We were in this very rural part of South Africa because the local head of education had asked us to do a series of Teaching with Love trainings in the more isolated communities in his district. My talk was about happiness, parenting skills, love, connection, emotional intelligence, and early childcare guidance. As I always do, I finished with time for questions and feedback. But on this day I got silence. No response at all. I just stood there, feeling the disconnect, as I listened to happy children playing, until one of the 25 women said, “Well, you don’t understand our tough-love culture.”

It seemed obvious that she was not speaking only for herself, and I made it clear that I was open to learn—so she explained that it was part of their culture to hit, spank, pinch, grab, and otherwise use force and coercion to control and discipline kids. Because I was a white American, she explained, I “would not understand Xhosa culture.” She added that the Bible supported her by quoting: “Whoever spares the rod spoils the child.”

Meanwhile, the women in the group stopped fanning themselves with their

hands and leaned in to hear my reply. I thought of a question someone had asked me years earlier in a Uganda parenting chat. Through an interpreter I was told, “She is asking you, if her husband doesn’t beat her, how will she know he loves her?”

During my talk, I had mentioned that the opposite of love is not hate; it is indifference. It is our habits of mind that make the suffering or needs of others conveniently invisible. I talked about a woman I met at the site of a Nazi work camp who told me that her parents claimed not to know of the atrocities imposed on Jews, the disabled, and gays. She told me, “Our parents were rewarded for their ‘naivete’ with better jobs, perhaps a better home, or maybe just the ability to live.” My point in telling the story was that ignorance, even if it causes atrocities, is more compelling than love. I then went on to say that we must look beyond what we believe, to why we believe it. In Zen speak, we must seek “the cause of the cause.”

Now, as I contemplated questions about love and beating, what came to mind was another Ugandan atrocity: a 2-year-old girl raped because her uncle believed that sex with a virgin would cure his HIV. What was “the cause of the cause” of that? I felt that I was in the thick of it.

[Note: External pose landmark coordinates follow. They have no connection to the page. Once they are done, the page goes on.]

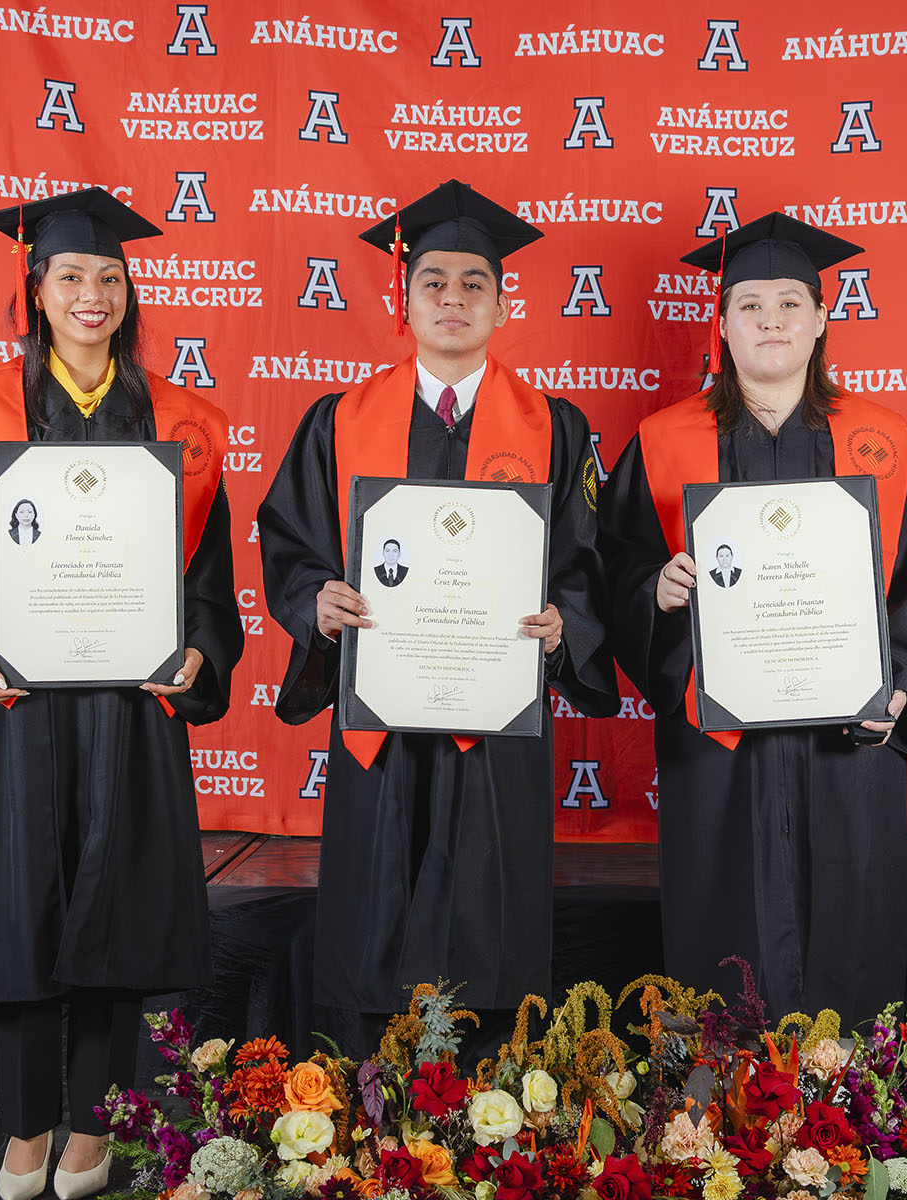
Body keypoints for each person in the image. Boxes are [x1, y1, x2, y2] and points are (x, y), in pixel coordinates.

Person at [0, 188, 243, 1200]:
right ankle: (23, 1128)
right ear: (35, 290)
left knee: (118, 908)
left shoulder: (187, 424)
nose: (93, 295)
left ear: (131, 293)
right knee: (23, 912)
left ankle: (94, 1124)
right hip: (22, 708)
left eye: (110, 277)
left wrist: (198, 655)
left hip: (132, 707)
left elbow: (208, 586)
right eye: (71, 277)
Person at [258, 180, 617, 1046]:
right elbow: (290, 540)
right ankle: (367, 1100)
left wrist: (566, 622)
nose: (453, 299)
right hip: (381, 715)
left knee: (490, 910)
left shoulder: (557, 429)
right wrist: (318, 601)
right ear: (404, 296)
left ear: (503, 301)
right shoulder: (338, 422)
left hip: (497, 726)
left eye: (473, 285)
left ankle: (496, 1104)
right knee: (374, 907)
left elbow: (586, 560)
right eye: (434, 283)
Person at [597, 213, 907, 1022]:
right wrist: (652, 591)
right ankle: (720, 1108)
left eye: (790, 302)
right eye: (750, 303)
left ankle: (849, 1100)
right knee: (721, 933)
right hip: (718, 745)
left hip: (849, 744)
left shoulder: (885, 441)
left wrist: (901, 688)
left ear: (823, 319)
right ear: (721, 323)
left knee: (851, 924)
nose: (770, 319)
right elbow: (610, 566)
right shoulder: (662, 442)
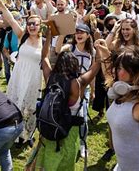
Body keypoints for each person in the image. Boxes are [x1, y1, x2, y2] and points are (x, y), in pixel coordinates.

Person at [33, 27, 101, 170]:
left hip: (51, 126)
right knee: (66, 159)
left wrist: (50, 36)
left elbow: (44, 57)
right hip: (70, 129)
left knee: (49, 157)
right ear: (74, 65)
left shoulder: (50, 77)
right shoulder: (79, 83)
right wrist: (98, 44)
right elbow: (96, 66)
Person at [0, 0, 43, 144]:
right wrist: (3, 7)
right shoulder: (22, 36)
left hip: (34, 78)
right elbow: (11, 20)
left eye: (35, 24)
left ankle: (28, 134)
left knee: (30, 106)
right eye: (29, 24)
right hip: (19, 75)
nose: (32, 26)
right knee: (15, 104)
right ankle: (15, 133)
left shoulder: (44, 42)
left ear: (41, 26)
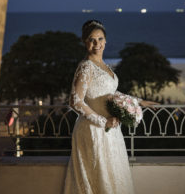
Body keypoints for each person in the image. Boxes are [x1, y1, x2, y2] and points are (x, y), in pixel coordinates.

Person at [63, 20, 158, 194]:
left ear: (105, 41)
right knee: (98, 177)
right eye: (91, 39)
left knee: (113, 176)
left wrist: (137, 101)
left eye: (100, 39)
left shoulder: (104, 66)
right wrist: (102, 121)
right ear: (84, 42)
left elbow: (109, 92)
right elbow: (75, 101)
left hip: (110, 130)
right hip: (93, 130)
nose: (96, 44)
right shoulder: (86, 67)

I said this tough love was not of their culture—and now I got nods. Violence is not really where they came from.

I began my response by pointing out that the Bible mentions the rod 83 times but never as a tool to hit a child with. I went on: “I drive around and see people tending the sheep with sticks, but I have never seen anyone acting violently toward a sheep, let alone beating one.” I asked if any of these women had ever seen someone beat a goat or a sheep. They shrugged, No. We then chatted about the shepherd’s use of the rod to guide sheep rather than beat them—for the simple reason that otherwise the sheep would scatter and never follow the shepherd. I suggested the same was essentially true with children, as nods of acceptance came from the group. I then said that the cultures of the thousands of African tribes were historically loving and kind to their own children. Using violence as the tool for guiding a child is a recent development.

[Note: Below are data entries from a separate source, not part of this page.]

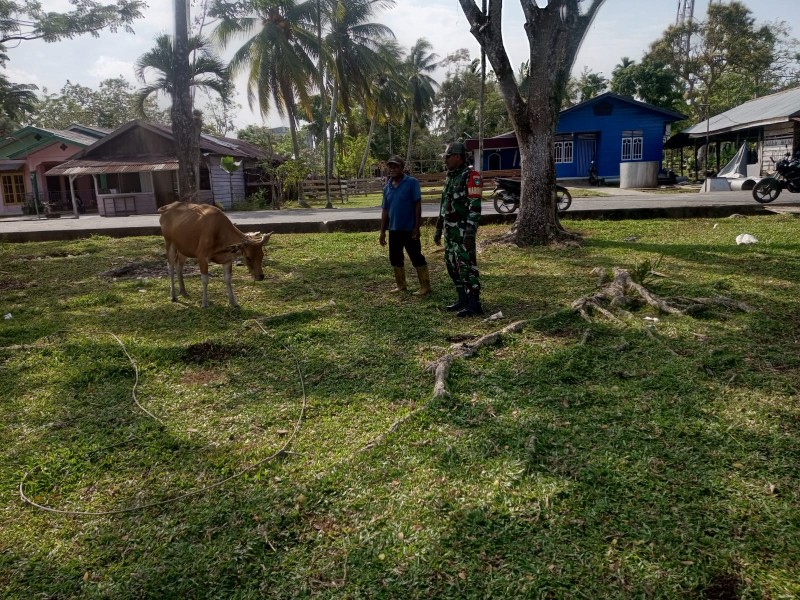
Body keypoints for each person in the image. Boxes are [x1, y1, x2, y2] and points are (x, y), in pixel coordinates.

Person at [433, 142, 483, 317]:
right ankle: (462, 298)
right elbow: (444, 204)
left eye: (447, 157)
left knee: (467, 266)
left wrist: (470, 232)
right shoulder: (451, 177)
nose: (445, 160)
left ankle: (474, 303)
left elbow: (475, 207)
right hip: (450, 232)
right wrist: (438, 227)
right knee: (451, 265)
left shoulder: (471, 176)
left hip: (463, 232)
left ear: (457, 157)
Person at [379, 155, 431, 295]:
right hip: (394, 229)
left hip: (409, 228)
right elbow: (385, 210)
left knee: (416, 256)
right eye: (390, 166)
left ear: (402, 168)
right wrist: (382, 231)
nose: (392, 169)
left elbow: (417, 205)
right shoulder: (387, 187)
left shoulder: (412, 182)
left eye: (396, 166)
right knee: (395, 258)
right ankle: (401, 285)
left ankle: (425, 286)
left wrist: (416, 227)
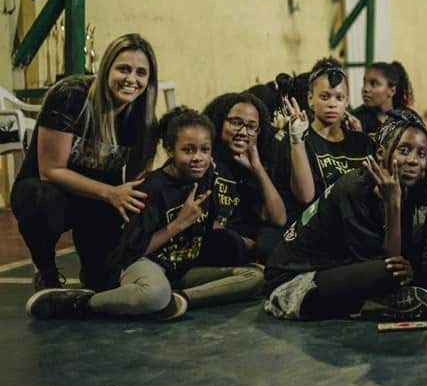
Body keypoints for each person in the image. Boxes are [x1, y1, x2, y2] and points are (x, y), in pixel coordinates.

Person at [26, 108, 263, 320]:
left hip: (179, 270)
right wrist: (178, 224)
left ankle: (181, 300)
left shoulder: (206, 175)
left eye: (204, 150)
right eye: (188, 150)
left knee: (254, 277)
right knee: (154, 295)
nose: (198, 158)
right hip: (144, 264)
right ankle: (80, 303)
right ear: (170, 150)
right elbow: (130, 253)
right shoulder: (151, 189)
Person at [11, 34, 160, 291]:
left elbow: (135, 185)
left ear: (149, 80)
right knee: (40, 201)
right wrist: (111, 193)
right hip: (51, 191)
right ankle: (46, 271)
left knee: (102, 282)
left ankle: (97, 271)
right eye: (123, 69)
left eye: (141, 73)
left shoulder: (144, 121)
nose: (131, 79)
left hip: (98, 202)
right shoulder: (70, 96)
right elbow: (51, 170)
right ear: (107, 69)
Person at [264, 113, 427, 321]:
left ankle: (368, 304)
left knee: (409, 268)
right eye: (404, 150)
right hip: (292, 280)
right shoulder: (355, 189)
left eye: (422, 154)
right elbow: (389, 262)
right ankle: (366, 305)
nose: (414, 160)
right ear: (381, 153)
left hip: (336, 270)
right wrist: (393, 204)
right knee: (389, 271)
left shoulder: (405, 188)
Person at [203, 92, 287, 264]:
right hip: (219, 245)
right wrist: (247, 244)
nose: (243, 132)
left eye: (251, 126)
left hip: (247, 245)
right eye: (236, 123)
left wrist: (257, 169)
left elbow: (279, 219)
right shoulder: (206, 160)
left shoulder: (261, 162)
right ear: (220, 122)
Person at [284, 61, 375, 207]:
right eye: (324, 97)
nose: (332, 104)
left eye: (339, 97)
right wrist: (297, 141)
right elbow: (305, 197)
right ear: (310, 98)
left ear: (347, 101)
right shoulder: (302, 141)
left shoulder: (363, 142)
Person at [351, 61, 415, 139]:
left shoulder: (407, 120)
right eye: (364, 83)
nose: (365, 89)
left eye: (374, 84)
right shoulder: (355, 120)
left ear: (392, 91)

“Why?” I asked. “What changed?”

The short answer is that colonialism separated men from their families, placing them in slave-like conditions serving masters under violent regimes extracting riches from mines, farms, and factories. These workers gradually took on the violent, coercive methods used to control and motivate them. Then, unshackled by democracy, this angry, fear-based tough love became normalized as a native cultural belief. To the “tough love” lady, I quoted Ephesians 4:29 (NLT): “Don’t use foul or abusive language. Let everything you say be good and helpful so that your words will be an encouragement to those who hear them.” I then asked the group if anything in the Bible said it is okay to beat a child. I asked if their grandmothers ever said it was okay to beat a child. They said no. I said this tough love was not of their culture—and now I got nods. Violence is not really where they came from.

I went on to say that Jesus was born in Nazareth, Buddha in Lumbini, and the Prophet Muhammad in Mecca. But that doesn’t tell you anything about where they came from. For that matter, I was born at Grace Memorial Hospital, a gritty hospital in Detroit that is no longer there. But that is not where I come from. Where we come from is a choice, and we must choose to come from love. We chatted about coming from a place of love, and the women nodded as we chatted. They knew deep in their souls that love is where we come from.